To get the commitment of the stakeholders, you will need to work closely with them before the kickoff to define and sharpen the following:

  • Why the project is done. With your project sponsor, prepare the context and the business case. With the portfolio manager / PMO, align why this project was selected among others (see two simple questions to the portfolio management).
  • Project goals. With your project sponsor, define the goals. Usually, you will want your goals to be SMART.
  • Project constraints. With the sponsor, resource managers, PMO, and other stakeholders, define the time, budget, scope, quality, and other factors that constrain the project.
  • Plan how to plan. Define your approach to planning. You can use rolling-wave planning approach or plan the project scope upfront.
  • Scope of work and estimates. With the project team and other stakeholders, prepare the project scope and estimates for the time and cost. Create the baseline budget and schedule.
  • Major risks and opportunities that affect the project and what to do about them. Have a meeting with your stakeholders to identify the major risks and opportunities and decide how you will manage them. If you have a good risk management plan, your stakeholders will be more confident in the successful outcome.
  • Who is doing what. With your major stakeholders, define the roles and responsibilities on the project. You can use the RACI model.

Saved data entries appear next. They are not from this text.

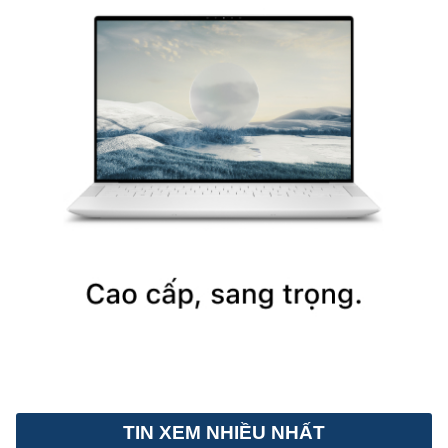
TIN XEM NHIỀU NHẤT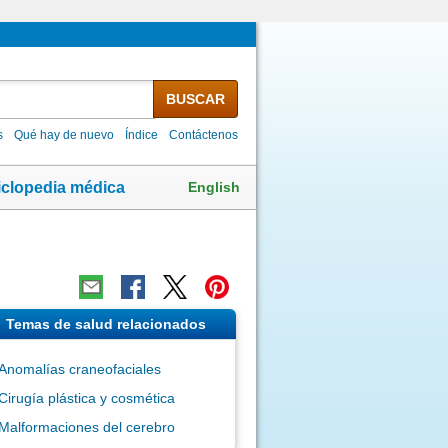
BUSCAR
s
Qué hay de nuevo
Índice
Contáctenos
English
iclopedia médica
Temas de salud relacionados
Anomalías craneofaciales
Cirugía plástica y cosmética
Malformaciones del cerebro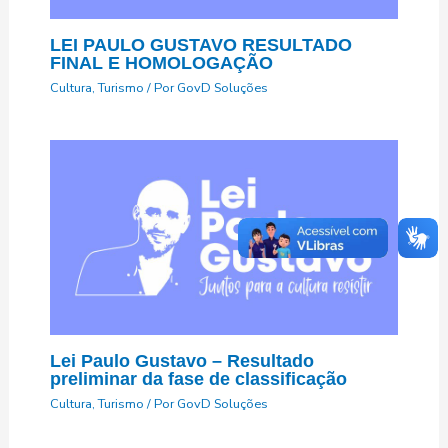
LEI PAULO GUSTAVO RESULTADO
FINAL E HOMOLOGAÇÃO
Cultura
,
Turismo
/ Por
GovD Soluções
Lei Paulo Gustavo – Resultado
preliminar da fase de classificação
Cultura
,
Turismo
/ Por
GovD Soluções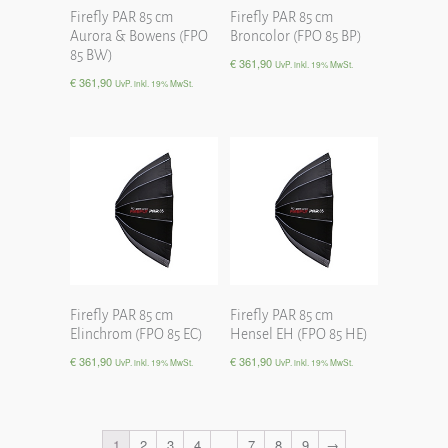
Firefly PAR 85 cm
Firefly PAR 85 cm
Aurora & Bowens (FPO
Broncolor (FPO 85 BP)
85 BW)
€
361,90
UvP. inkl. 19% MwSt.
€
361,90
UvP. inkl. 19% MwSt.
Firefly PAR 85 cm
Firefly PAR 85 cm
Elinchrom (FPO 85 EC)
Hensel EH (FPO 85 HE)
€
361,90
€
361,90
UvP. inkl. 19% MwSt.
UvP. inkl. 19% MwSt.
1
2
3
4
…
7
8
9
→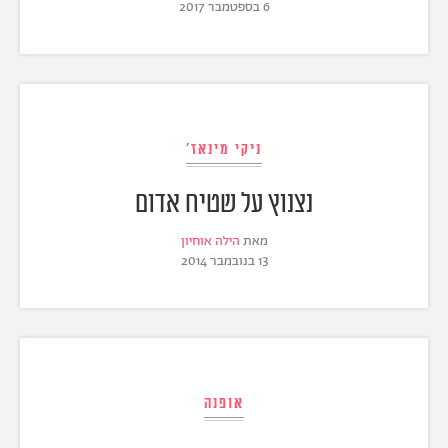
6 בספטמבר 2017
ניקי מינאז'
נצנוץ על שטיח אדום
מאת
הילה אוחיון
13 בנובמבר 2014
אופנה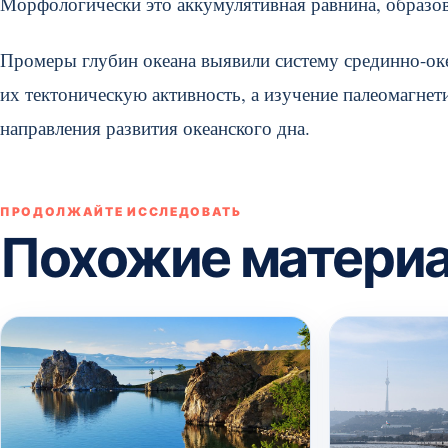
Морфологически это аккумулятивная равнина, образов
Промеры глубин океана выявили систему срединно-оке
их тектоническую активность, а изучение палеомагнет
направления развития океанского дна.
ПРОДОЛЖАЙТЕ ИССЛЕДОВАТЬ
Похожие матери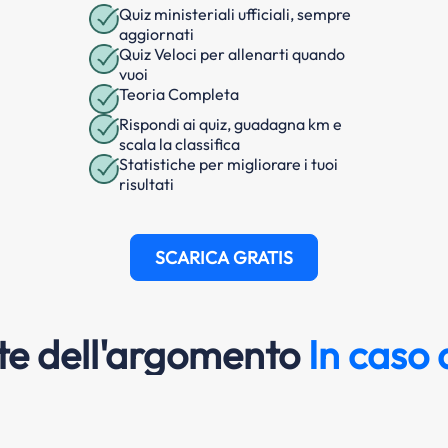
Quiz ministeriali ufficiali, sempre
aggiornati
Quiz Veloci per allenarti quando
vuoi
Teoria Completa
Rispondi ai quiz, guadagna km e
scala la classifica
Statistiche per migliorare i tuoi
risultati
SCARICA GRATIS
e dell'argomento
In caso 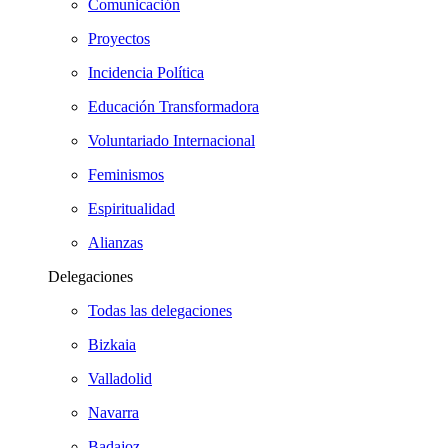
Comunicación
Proyectos
Incidencia Política
Educación Transformadora
Voluntariado Internacional
Feminismos
Espiritualidad
Alianzas
Delegaciones
Todas las delegaciones
Bizkaia
Valladolid
Navarra
Badajoz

  • Next steps. There are two major reasons you should clearly articulate the next steps. First, as beautifully shown in Cliff Giley’s article, it can sometimes take too much effort to agree on “the whole thing”, and you do not want to drown in small questions. Next steps will provide a good basis for everyone to start. Second, well-defined next steps create a dynamic feeling about the project kickoff and allow you and your team to jump into action immediately.

If you do your homework well before the project kickoff and conduct the meeting with the right people at the right time, you will get a lot more commitment and confidence in the project success.